A Mesa de Unidade Democrática exige a activação de um canal humanitário e a desmobilização das forças paramilitares do regime (os chamados “colectivos”). Mas principalmente, reclama a realização de eleições: municipais e estaduais, que já deveriam ter acontecido em 2016, e presidenciais. “Que fique claro que o diálogo dos votos é o único caminho para ultrapassar a crise e restabelecer a democracia que foi sequestrada na Venezuela”, diz a carta.

Entretanto, um comunicado conjunto assinado pelos governos de oito países latino-americanos – Argentina, Brasil, Chile, Colômbia, Costa Rica, Peru, Paraguai e Uruguai – veio fundir as posições do Papa e da oposição venezuelana, num mesmo apelo a que “se faça pela Venezuela tudo o que é possível fazer” para acabar com a violência e ultrapassar o actual conflito político. “É imprescindível contar com condições muito claras para uma saída negociada da crise”, diz o documento, que lista a libertação dos presos políticos e a definição de um cronograma eleitoral entre essas condições.

O Presidente, Nicolás Maduro, não respondeu directamente ao apelo do Papa Francisco, nem se pronunciou sobre o diálogo com a oposição. Mas criticou a posição assumida pelos países vizinhos, sublinhando que não aceita a interferência estrangeira na política nacional.

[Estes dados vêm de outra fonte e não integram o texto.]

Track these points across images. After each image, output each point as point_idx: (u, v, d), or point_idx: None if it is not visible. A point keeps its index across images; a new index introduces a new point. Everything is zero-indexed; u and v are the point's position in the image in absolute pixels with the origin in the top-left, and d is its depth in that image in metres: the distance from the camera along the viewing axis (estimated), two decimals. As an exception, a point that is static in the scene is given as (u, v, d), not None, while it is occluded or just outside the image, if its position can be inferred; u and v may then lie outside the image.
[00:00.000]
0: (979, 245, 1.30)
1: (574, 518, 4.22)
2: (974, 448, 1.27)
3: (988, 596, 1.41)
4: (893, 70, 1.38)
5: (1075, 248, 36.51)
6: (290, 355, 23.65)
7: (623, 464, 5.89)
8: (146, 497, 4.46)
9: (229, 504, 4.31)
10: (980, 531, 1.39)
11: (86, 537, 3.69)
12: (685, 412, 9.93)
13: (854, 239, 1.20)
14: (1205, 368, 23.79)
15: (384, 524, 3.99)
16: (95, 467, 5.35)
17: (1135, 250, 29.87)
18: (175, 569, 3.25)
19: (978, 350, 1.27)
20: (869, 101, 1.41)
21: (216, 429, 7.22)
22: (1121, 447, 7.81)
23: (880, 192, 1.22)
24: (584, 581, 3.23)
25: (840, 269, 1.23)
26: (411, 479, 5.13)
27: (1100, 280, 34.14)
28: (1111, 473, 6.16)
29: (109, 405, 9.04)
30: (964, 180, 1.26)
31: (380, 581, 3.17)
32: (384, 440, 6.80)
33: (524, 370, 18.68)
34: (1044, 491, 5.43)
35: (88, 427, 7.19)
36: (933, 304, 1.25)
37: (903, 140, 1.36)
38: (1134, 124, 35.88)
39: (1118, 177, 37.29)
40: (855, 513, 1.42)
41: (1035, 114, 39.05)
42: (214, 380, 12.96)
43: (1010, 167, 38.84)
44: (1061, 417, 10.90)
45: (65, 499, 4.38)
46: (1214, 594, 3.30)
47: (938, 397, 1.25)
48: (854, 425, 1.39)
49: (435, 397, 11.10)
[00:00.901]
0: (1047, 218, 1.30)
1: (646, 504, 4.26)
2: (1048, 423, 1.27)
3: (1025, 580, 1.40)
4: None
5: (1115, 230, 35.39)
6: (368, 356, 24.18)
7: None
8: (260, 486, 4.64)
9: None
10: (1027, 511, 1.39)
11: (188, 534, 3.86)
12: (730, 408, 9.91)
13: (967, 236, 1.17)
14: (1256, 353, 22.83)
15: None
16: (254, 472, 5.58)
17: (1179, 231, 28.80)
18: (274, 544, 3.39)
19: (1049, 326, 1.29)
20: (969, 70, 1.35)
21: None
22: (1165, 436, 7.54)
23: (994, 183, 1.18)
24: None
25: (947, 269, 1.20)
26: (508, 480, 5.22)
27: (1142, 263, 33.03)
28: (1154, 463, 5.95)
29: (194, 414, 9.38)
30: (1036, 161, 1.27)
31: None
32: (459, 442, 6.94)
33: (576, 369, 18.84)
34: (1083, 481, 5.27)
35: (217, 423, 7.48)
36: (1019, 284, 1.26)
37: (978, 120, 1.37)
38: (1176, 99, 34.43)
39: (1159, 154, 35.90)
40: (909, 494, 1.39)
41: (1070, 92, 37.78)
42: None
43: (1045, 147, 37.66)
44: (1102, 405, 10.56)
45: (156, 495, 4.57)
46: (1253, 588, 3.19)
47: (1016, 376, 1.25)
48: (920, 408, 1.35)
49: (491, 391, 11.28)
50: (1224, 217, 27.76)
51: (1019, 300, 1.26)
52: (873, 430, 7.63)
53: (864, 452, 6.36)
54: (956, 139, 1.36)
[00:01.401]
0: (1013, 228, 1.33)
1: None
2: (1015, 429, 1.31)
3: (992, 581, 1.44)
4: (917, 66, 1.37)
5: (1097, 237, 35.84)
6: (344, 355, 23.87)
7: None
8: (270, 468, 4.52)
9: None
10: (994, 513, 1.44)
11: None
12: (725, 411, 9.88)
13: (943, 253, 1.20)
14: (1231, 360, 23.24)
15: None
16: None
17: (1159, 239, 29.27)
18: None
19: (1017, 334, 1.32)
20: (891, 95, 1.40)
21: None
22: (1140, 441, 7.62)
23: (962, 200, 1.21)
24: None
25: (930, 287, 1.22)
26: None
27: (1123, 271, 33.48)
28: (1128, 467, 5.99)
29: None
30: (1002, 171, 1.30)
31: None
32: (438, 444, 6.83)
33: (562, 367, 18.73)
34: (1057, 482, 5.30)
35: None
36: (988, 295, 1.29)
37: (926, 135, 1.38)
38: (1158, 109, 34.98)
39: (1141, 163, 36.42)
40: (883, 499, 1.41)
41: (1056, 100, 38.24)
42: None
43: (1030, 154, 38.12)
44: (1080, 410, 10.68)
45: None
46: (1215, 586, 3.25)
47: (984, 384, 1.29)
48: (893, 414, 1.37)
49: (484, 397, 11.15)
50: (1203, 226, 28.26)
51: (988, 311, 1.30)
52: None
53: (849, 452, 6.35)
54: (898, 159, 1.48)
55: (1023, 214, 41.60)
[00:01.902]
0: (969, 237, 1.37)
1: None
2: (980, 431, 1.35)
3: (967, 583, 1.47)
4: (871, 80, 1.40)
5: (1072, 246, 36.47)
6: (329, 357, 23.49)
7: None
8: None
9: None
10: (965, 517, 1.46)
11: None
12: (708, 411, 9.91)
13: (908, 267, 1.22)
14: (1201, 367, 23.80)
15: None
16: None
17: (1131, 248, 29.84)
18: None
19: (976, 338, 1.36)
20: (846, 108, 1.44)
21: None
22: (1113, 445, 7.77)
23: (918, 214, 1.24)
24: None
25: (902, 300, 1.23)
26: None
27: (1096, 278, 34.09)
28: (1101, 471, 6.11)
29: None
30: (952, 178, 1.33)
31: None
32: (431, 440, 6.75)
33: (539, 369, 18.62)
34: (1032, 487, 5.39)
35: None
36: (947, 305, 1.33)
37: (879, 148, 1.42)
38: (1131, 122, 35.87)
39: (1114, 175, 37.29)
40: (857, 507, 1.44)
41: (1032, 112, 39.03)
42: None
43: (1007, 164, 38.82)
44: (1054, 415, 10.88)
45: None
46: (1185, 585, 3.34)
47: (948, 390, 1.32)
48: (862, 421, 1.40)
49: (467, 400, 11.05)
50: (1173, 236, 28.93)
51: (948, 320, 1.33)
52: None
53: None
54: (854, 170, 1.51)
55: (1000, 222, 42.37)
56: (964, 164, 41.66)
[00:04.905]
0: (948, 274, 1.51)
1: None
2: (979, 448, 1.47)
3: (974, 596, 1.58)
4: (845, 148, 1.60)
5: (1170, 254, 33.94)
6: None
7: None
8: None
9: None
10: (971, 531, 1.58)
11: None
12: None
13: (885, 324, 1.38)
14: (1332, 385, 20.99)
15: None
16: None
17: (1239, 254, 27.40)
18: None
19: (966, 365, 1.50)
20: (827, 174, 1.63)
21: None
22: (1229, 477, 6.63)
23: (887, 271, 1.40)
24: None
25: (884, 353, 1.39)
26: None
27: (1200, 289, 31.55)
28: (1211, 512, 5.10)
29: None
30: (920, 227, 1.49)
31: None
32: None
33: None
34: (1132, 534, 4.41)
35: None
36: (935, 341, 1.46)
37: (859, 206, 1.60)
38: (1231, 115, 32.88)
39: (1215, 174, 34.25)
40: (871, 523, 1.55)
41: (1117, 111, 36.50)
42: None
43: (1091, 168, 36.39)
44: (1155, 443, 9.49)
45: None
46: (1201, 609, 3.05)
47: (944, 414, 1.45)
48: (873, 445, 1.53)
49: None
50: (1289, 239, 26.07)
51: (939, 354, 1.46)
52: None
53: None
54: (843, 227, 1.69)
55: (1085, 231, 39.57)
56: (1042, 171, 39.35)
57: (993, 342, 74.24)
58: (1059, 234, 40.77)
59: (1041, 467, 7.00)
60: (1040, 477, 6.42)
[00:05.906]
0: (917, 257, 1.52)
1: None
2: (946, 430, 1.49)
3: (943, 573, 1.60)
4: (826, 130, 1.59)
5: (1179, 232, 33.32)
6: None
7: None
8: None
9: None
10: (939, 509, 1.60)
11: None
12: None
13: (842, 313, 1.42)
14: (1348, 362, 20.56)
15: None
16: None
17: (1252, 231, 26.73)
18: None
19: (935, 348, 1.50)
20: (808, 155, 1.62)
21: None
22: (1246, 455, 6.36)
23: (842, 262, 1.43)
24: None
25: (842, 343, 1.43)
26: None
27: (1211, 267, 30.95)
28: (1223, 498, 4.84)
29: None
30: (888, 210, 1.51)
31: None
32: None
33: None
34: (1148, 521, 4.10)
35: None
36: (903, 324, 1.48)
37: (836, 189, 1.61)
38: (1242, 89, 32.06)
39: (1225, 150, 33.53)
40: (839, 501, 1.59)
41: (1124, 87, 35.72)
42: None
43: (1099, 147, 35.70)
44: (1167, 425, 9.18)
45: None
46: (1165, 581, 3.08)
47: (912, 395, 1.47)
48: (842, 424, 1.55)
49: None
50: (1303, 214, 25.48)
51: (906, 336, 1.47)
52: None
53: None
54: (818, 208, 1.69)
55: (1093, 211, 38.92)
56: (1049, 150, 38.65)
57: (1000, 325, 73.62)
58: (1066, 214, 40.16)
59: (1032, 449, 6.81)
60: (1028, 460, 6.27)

Na véspera de mais uma jornada de protestos anti-regime, convocada pela oposição a pretexto da comemoração do Dia do Trabalhador (que os apoiantes do Governo também vão assinalar), o Presidente veio anunciar mais uma revisão do salário mínimo nacional para todos os funcionários públicos, incluindo os militares – desde que assumiu a presidência, há quatro anos, foi a 15.ª vez que Maduro subiu o valor do ordenado base.

Desta feita, o aumento – necessário para aliviar os efeitos da inflação no país, que segundo as projecções do FMI pode chegar aos 720% em 2017 – ascende a 60%. A partir desta segunda-feira, o salário mínimo passa para os 65.021 bolívares, que correspondem a 82,5 euros (90 dólares no câmbio oficial). No mercado paralelo, o mais utilizado pela população, o mesmo salário só “rende” 15 dólares (13,7 €). O salário básico é complementado pelo subsídio de alimentação de 135 mil bolívares (que não foi revisto). Como termo de comparação, a BBC Mundo diz que um pacote de arroz custa actualmente cinco mil bolívares.

O Presidente também mexeu no valor das pensões até 65 mil bolívares, às quais será acrescentado um chamado “subsídio especial de guerra económica” de 30%, para os 84.527 bolívares.